** Opening DATA TO EXAMINE block **

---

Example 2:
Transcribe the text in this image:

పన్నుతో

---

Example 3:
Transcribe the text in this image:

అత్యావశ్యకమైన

** Closing DATA TO EXAMINE block **

The task requires an exact transcription of all the data.

## RESULT FOR THIS TASK
---

Example 2:
Transcribe the text in this image:

పన్నుతో

---

Example 3:
Transcribe the text in this image:

అత్యావశ్యకమైన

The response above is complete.